The integer test employs the AVX2 instruction set on Intel’s Haswell-based Core i7-4770K, while the Ivy and Sandy Bridge-based processors are limited to AVX support. As you see in the red bar, the task is finished much faster on Haswell. It’s close, but not quite 2x.
Floating-point performance also enjoys a significant speed-up from Intel’s first implementation of FMA3 (AMD’s Bulldozer design supports FMA4, while Piledriver supports both the three- and four-operand versions). The Ivy and Sandy Bridge-based processors utilize AVX-optimized code paths, falling quite a bit behind at the same clock rate.
Why do doubles seem to speed up so much more than floats on Haswell? The code path for FMA3 is actually latency-bound. If we were to turn off FMA3 support altogether in Sandra’s options and used AVX, the scaling proves similar.
All three of these chips feature AES-NI support, and we know from past reviews that because Sandra runs entirely in hardware, our platforms are processing instructions as fast as they’re sent from memory. The Core i7-4770K’s slight disadvantage in our AES256 test is indicative of slightly less throughput—something I’m comfortable chalking up to the early status of our test system.
Meanwhile, SHA2-256 performance is all about each core’s compute performance. So, the IPC improvements that go into Haswell help propel it ahead of Ivy Bridge, which is in turn faster than Sandy Bridge.
The memory bandwidth module confirms our findings in the Cryptography benchmark. All three platforms are running 1,600 MT/s data rates; the Haswell-based machine just looks like it needs a little tuning.

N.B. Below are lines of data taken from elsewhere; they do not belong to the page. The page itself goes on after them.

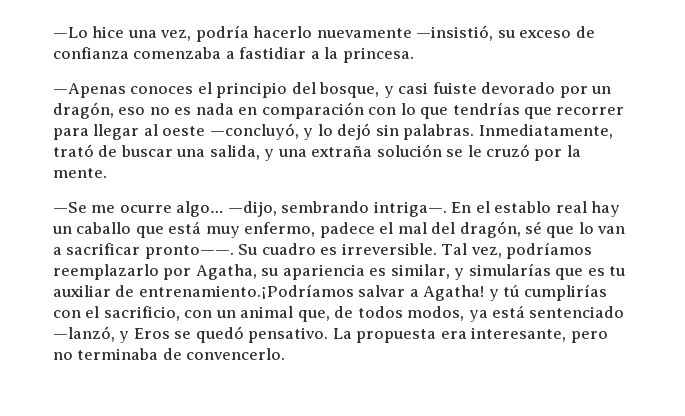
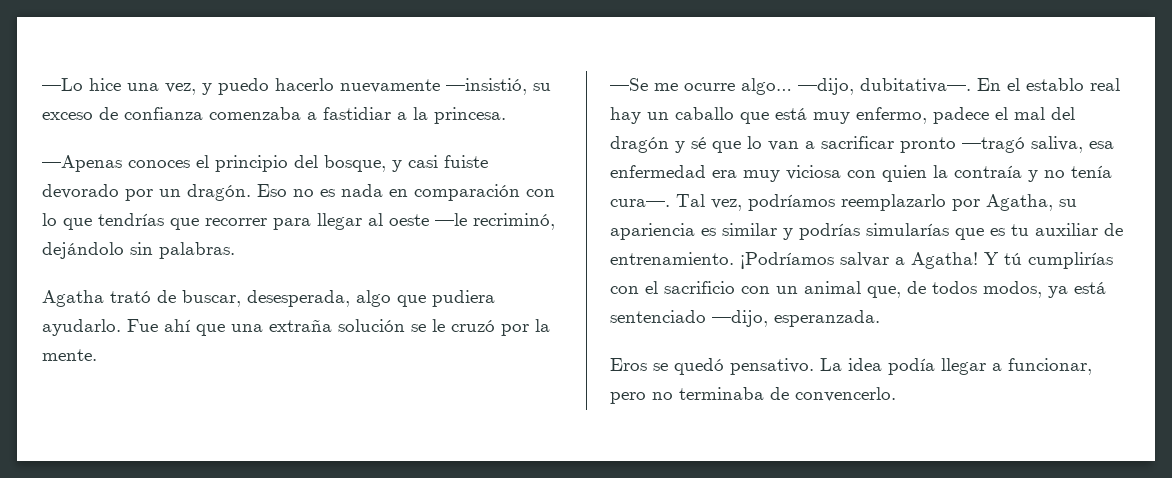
[195,25,249,42] podría -> [202,78,269,95] y puedo
[53,102,146,119] dragón, eso -> [187,184,287,201] dragón. Eso
[209,123,372,140] —concluyó, y lo dejó -> [435,213,555,230] [42,242,124,259] —le recriminó, dejándolo
[478,124,613,139] Inmediatamente, -> [42,290,104,307] // Agatha
[120,145,275,161] buscar una salida, y -> [182,290,495,307] [42,319,225,336] buscar, desesperada, algo que pudiera ayudarlo. Fue ahí que
[281,201,447,217] sembrando intriga—. -> [860,78,971,93] dubitativa—.
[459,221,521,238] dragón, -> [610,136,685,153] dragón y
[144,243,437,259] pronto——. Su cuadro es irreversible. -> [900,136,1114,153] [610,165,1112,182] [610,199,670,207] pronto —tragó saliva, esa enfermedad era muy viciosa con quien la contraía y no tenía cura—.
[390,264,465,280] similar, y -> [722,223,860,240] similar y podrías
[138,284,354,299] entrenamiento.¡Podríamos -> [610,252,834,270] entrenamiento. ¡Podríamos
[488,289,499,301] y -> [984,252,999,265] Y
[103,306,180,321] sacrificio, -> [664,281,735,294] sacrificio
[53,326,130,343] —lanzó, y -> [712,310,880,327] —dijo, esperanzada. //
[356,327,567,343] propuesta era interesante, -> [848,358,1092,375] idea podía llegar a funcionar,

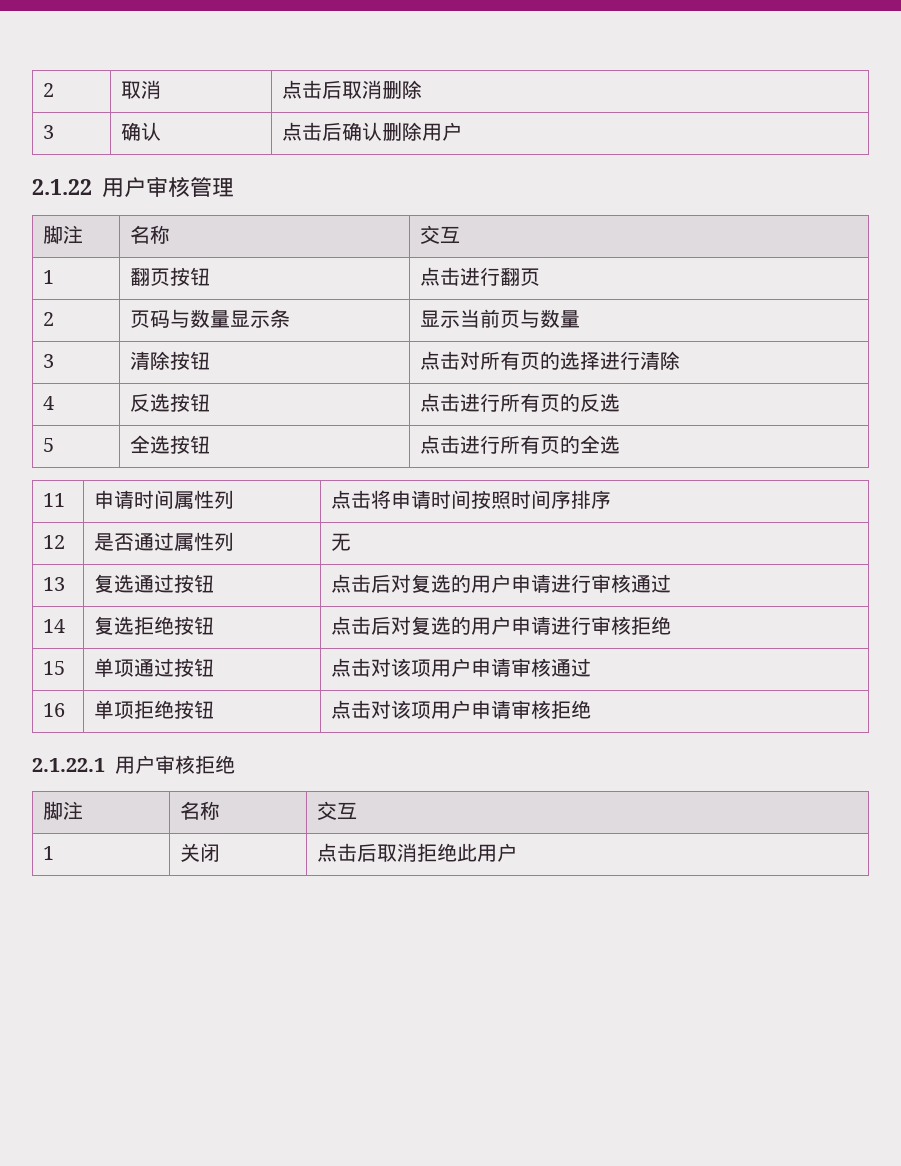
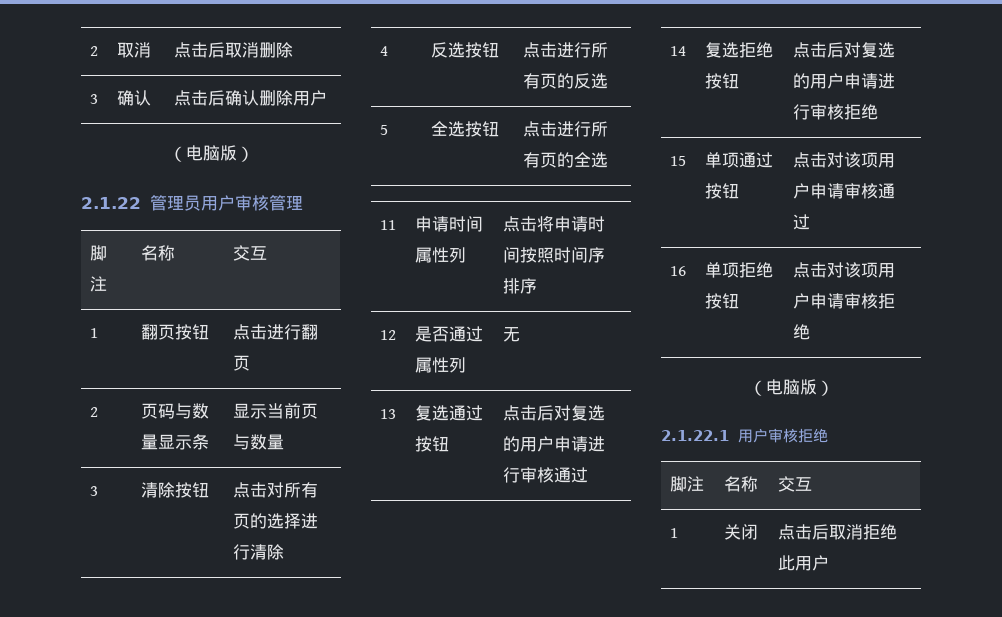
(462, 131) none -> [168,145,254,162] // （电脑版）
(92, 187) none -> [149,195,201,211] 管理员
(591, 709) none -> [748,379,834,396] // （电脑版）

We already know that Intel optimized Haswell’s memory hierarchy for performance, based on information discussed at last year’s IDF. As expected, Sandra’s cache bandwidth test shows an almost-doubling of performance from the 32 KB L1 data cache.
Gains from the L2 cache are actually a lot lower than we’d expect though; we thought that number would be close to 2x as well, given 64 bytes/cycle throughput (theoretically, the L2 should be capable of more than 900 GB/s). The L3 cache actually drops back a bit, which could be related to its separate clock domain.
It still isn’t clear whether something’s up with our engineering sample CPU, or if there’s still work to be done on the testing side. Either way, this is a pre-production chip, so we aren’t jumping to any conclusions.